Of All Things
Public Domain
Chapter 2: "Coffee, Megg and Ilk, Please"
Give me any topic in current sociology, such as “The Working Classes vs. the Working Classes,” or “Various Aspects of the Minimum Wage,” and I can talk on it with considerable confidence. I have no hesitation in putting the Workingman, as such, in his place among the hewers of wood and drawers of water--a necessary adjunct to our modern life, if you will, but of little real consequence in the big events of the world.
But when I am confronted, in the flesh, by the “close up” of a workingman with any vestige of authority, however small, I immediately lose my perspective--and also my poise. I become servile, almost cringing. I feel that my modest demands on his time may, unless tactfully presented, be offensive to him and result in something, I haven’t been able to analyze just what, perhaps public humiliation.

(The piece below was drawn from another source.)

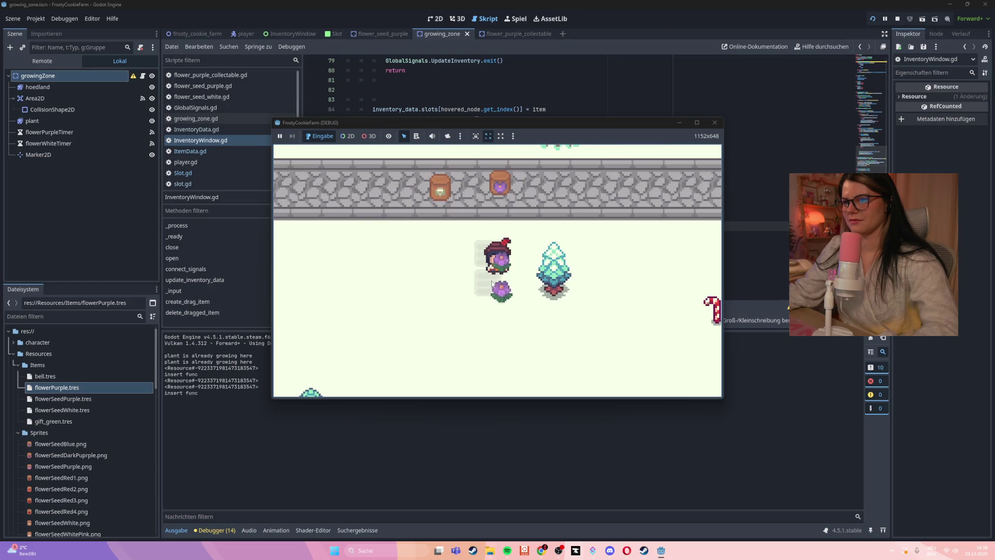
key(Up)
key(i)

For instance, whenever I enter an elevator in a public building I am usually repeating to myself the number of the floor at which I wish to alight. The elevator man gives the impression of being a social worker, filling the job just for that day to help out the regular elevator man, and I feel that the least I can do is to show him that I know what’s what. So I don’t tell him my floor number as soon as I get in. Only elderly ladies do that. I keep whispering it over to myself, thinking to tell it to the world when the proper time comes. But then the big question arises--what is the proper time? If I want to get out at the eighteenth floor, should I tell him at the sixteenth or the seventeenth? I decide on the sixteenth and frame my lips to say, “Eighteen out, please.” (Just why one should have to add the word “out” to the number of the floor is not clear. When you say “eighteen” the obvious construction of the phrase is that you want to get out at the eighteenth floor, not that you want to get in there or be let down through the flooring of the car at that point. However, you’ll find the most sophisticated elevator riders, namely, messenger boys, always adding the word “out,” and it is well to follow what the messenger boys do in such matters if you don’t want to go wrong.)

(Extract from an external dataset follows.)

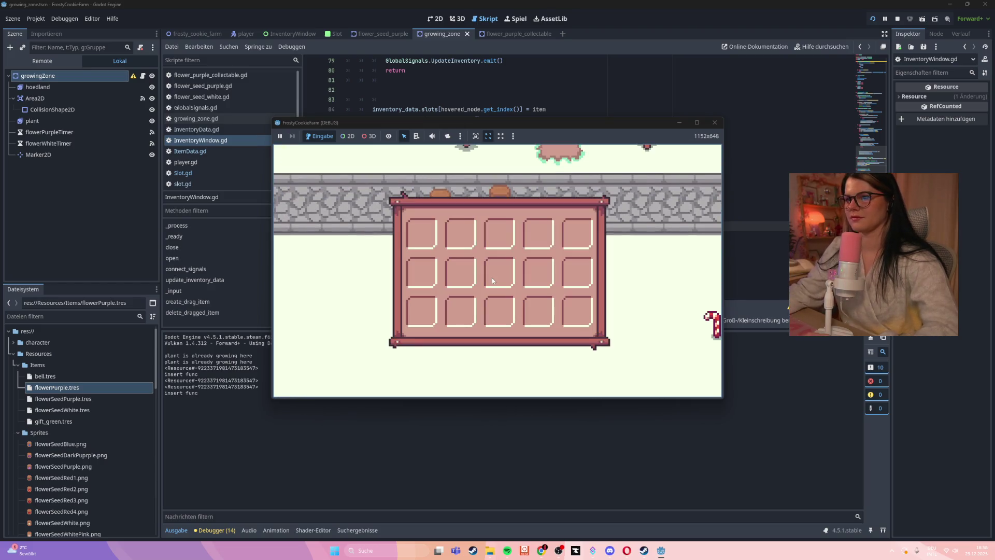
click(429, 240)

So there I am, mouthing the phrase, “Eighteen out, please,” as we shoot past the tenth--eleventh--twelfth--thirteenth floors. Then I begin to get panicky. Supposing that I should forget my lines! Or that I should say them too soon! Or too late! We are now at the fifteenth floor. I clear my throat. Sixteen! Hoarsely I murmur, “Eighteen out.” But at the same instant a man with a cigar in his mouth bawls, “Seventeen out!” and I am not heard.
The car stops at seventeen, and I step confidentially up to the elevator man and repeat, with an attempt at nonchalance, “Eighteen out, please.” But just as I say the words the door clangs, drowning out my request, and we shoot up again. I make another attempt, but have become inarticulate and succeed only in making a noise like a man strangling. And by this time we are at the twenty-first floor with no relief in sight. Shattered, I retire to the back of the car and ride up to the roof and down again, trying to look as if I worked in the building and had to do it, however boresome it might be. On the return trip I don’t care what the elevator man thinks of me, and tell him at every floor that I, personally, am going to get off at the eighteenth, no matter what any one else in the car does. I am dictatorial enough when I am riled. It is only in the opening rounds that I hug the ropes.
My timidity when dealing with minor officials strikes me first in my voice. I have any number of witnesses who will sign statements to the effect that my voice changed about twelve years ago, and that in ordinary conversation my tone, if not especially virile, is at least consistent and even. But when, for instance, I give an order at a soda fountain, if the clerk overawes me at all, my voice breaks into a yodel that makes the phrase “Coffee, egg and milk” a pretty snatch of song, but practically worthless as an order.